> Aim of the task
Duplicate the entries word for word, starting at their very first line and stopping after the line that contains "3: (90, 95)". Omit the pictures from your copy.

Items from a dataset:
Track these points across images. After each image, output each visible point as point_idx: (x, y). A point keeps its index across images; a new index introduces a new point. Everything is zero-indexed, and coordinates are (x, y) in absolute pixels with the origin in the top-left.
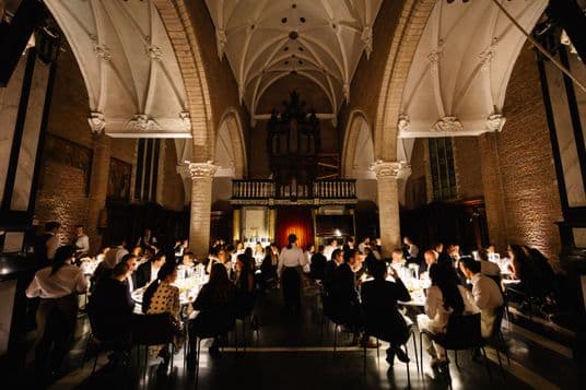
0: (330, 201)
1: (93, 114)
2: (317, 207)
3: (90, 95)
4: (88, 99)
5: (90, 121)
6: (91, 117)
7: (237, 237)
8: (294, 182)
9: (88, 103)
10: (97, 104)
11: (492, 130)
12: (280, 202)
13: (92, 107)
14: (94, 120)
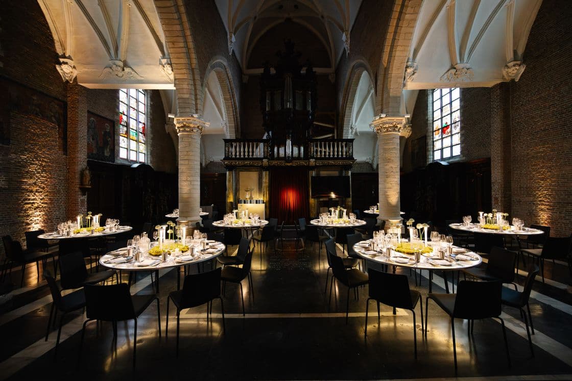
0: (326, 162)
1: (61, 60)
2: (313, 168)
3: (55, 37)
4: (52, 41)
5: (58, 68)
6: (60, 64)
7: (231, 199)
8: (289, 142)
9: (54, 46)
10: (64, 48)
11: (508, 79)
12: (274, 163)
13: (59, 51)
14: (64, 67)
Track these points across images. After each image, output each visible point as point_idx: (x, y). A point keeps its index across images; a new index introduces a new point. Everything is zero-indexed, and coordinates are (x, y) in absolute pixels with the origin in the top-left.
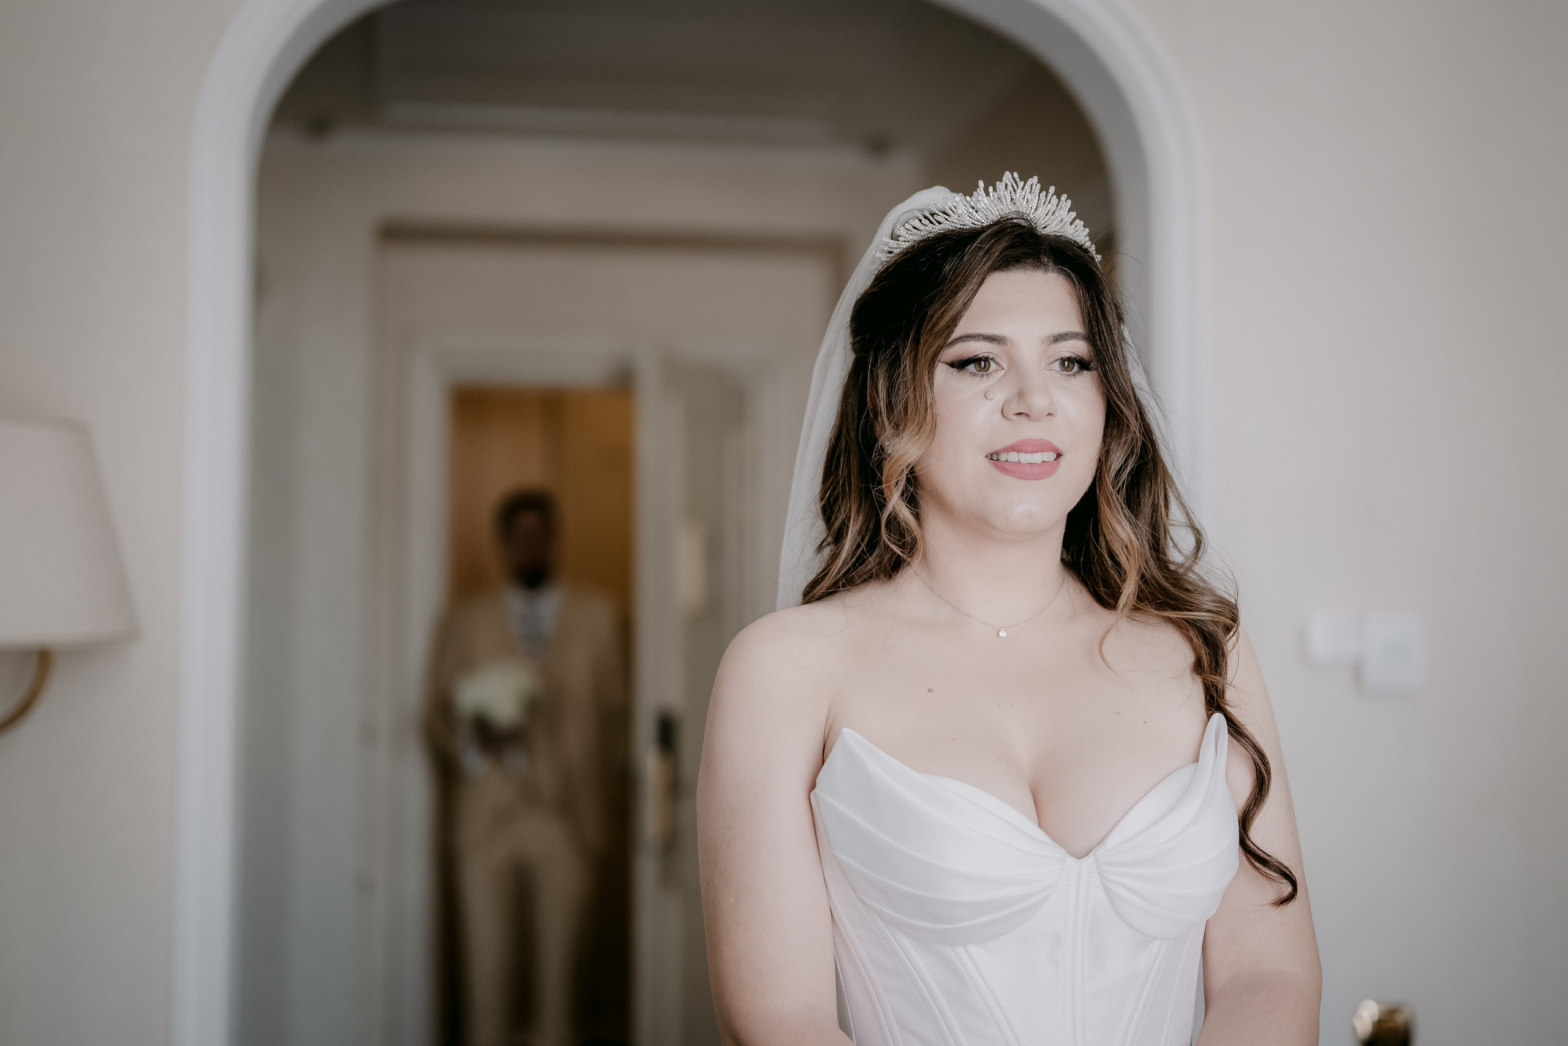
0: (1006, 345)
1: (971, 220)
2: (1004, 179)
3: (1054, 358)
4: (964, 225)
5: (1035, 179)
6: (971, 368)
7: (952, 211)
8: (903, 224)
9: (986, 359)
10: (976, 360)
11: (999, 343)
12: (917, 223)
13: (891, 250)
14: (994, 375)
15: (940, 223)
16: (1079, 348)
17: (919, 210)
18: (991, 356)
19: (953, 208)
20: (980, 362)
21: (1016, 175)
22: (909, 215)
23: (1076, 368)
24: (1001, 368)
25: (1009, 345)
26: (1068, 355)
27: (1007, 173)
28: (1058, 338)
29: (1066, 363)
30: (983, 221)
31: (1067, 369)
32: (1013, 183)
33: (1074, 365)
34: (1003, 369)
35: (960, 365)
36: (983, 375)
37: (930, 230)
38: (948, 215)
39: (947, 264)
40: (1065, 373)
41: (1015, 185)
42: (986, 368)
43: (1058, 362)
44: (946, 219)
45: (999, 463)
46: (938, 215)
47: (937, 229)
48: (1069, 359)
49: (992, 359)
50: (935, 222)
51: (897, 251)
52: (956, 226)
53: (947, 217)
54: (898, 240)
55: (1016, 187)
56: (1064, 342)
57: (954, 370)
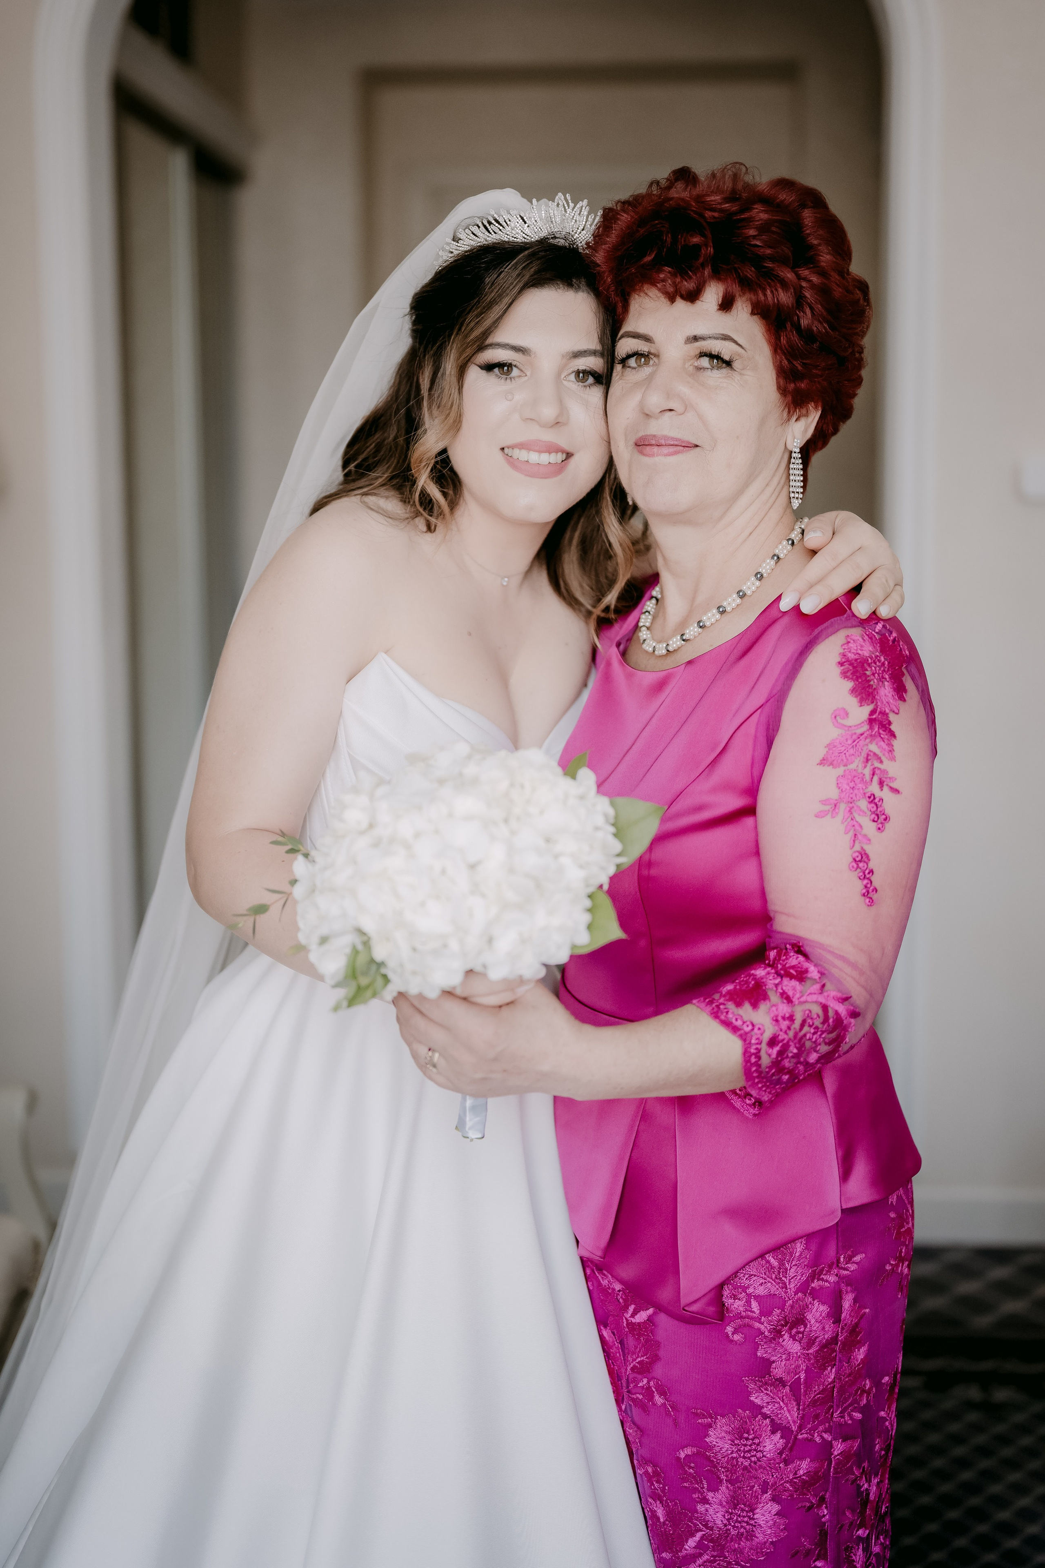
0: (530, 356)
1: (522, 233)
2: (556, 201)
3: (570, 371)
4: (515, 238)
5: (585, 202)
6: (496, 370)
7: (507, 223)
8: (464, 228)
9: (510, 366)
10: (500, 365)
11: (524, 354)
12: (475, 229)
13: (452, 250)
14: (517, 379)
15: (495, 233)
16: (595, 363)
17: (479, 218)
18: (514, 363)
19: (507, 221)
20: (504, 367)
21: (568, 196)
22: (468, 221)
23: (591, 380)
24: (525, 375)
25: (533, 356)
26: (584, 368)
27: (560, 194)
28: (577, 355)
29: (581, 375)
30: (532, 236)
31: (584, 380)
32: (565, 203)
33: (588, 377)
34: (526, 376)
35: (489, 367)
36: (506, 378)
37: (484, 238)
38: (503, 227)
39: (489, 274)
40: (580, 383)
41: (566, 205)
42: (509, 371)
43: (574, 374)
44: (500, 230)
45: (511, 459)
46: (495, 225)
47: (492, 238)
48: (584, 372)
49: (515, 366)
50: (491, 231)
51: (456, 252)
52: (508, 237)
53: (501, 228)
54: (458, 243)
55: (567, 208)
56: (583, 358)
57: (484, 372)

> Solved exercise
Track these points across images. After each image, output each visible point as point_idx: (x, y). A point keeps its index across images; a new index introduces a new point. Everything is zero-indexed, and coordinates are (x, y) in absolute pixels with the origin in the top-left.
0: (330, 201)
1: (93, 114)
2: (317, 207)
3: (90, 95)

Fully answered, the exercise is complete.